Testifying before the Senate Finance Committee today, Jane McDonald-Pines, an AFL-CIO workforce issues specialist, said the TAA program is not providing workers all that it should, in part because the government’s TAA spending formula reflects past, not current, conditions in the economy. (Click here and here to read the testimony.)
As a result, some states run out of money while others have unspent funds at the end of the fiscal year. That forces many states to ration training services to keep within the TAA budget and shortchanges workers. TAA also does not cover thousands of workers in the technology and service sector who find themselves jobless when their employers outsource their work overseas.
In a letter to House Ways and Means Chairman Charles Rangel (D-N.Y.), New York Gov.

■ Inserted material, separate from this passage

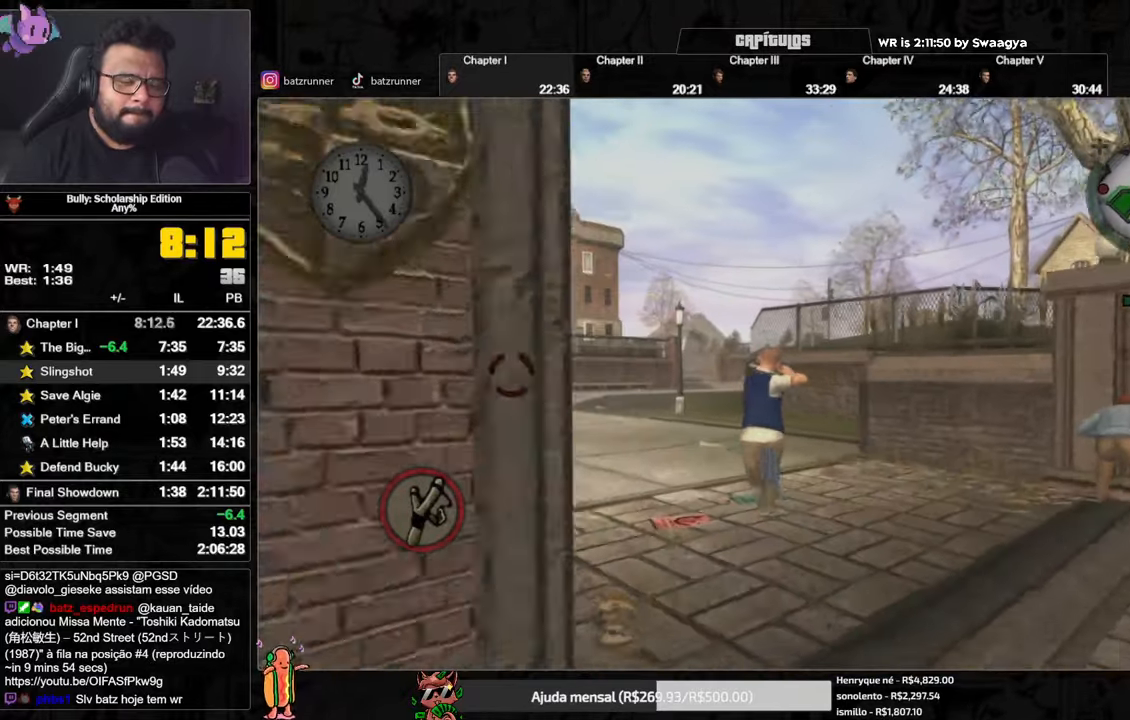
{"buttons": ["A", "R2"], "left_stick": "up", "right_stick": "center", "events": [[17, "A", "up"], [117, "A", "down"], [150, "A", "up"], [234, "A", "down"], [317, "A", "up"], [467, "A", "down"]]}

Eliot Spitzer (D) backs up McDonald-Pines’ testimony, saying that while more than 13,000 New Yorkers have been certified for TAA since 2002, only $16 million (or $1,200 per worker) has been allocated for training.
In addition to providing better and more funding for TAA and expanding coverage to more workers, McDonald–Pines says Congress should:
- Improve access to TAA training by funding outreach, case management and support services through state UI and Employment Security (ES) agencies.
- Expand enrollment deadlines and support training that leads to good jobs.
- Establish links between TAA and new opportunities in energy technology.
When it comes to unemployment insurance, McDonald-Pines said Congress should restore eligibility for more workers. H.R. 2233, introduced by Rep. Jim McDermott (D-Wash.) and supported by the AFL-CIO, would reform UI and provide as much as $7.4 billion over five years to encourage states to modernize their UI programs.
McDonald-Pines told the committee:
The problem is that there are not enough good jobs available, and there are not enough resources available to help workers find and qualify for the good jobs that are available. It follows that limited budgetary resources should be dedicated to helping workers find and qualify for good jobs with good benefits, and for making sure those jobs are available in the first place. They should not be diverted to induce workers to take bad jobs.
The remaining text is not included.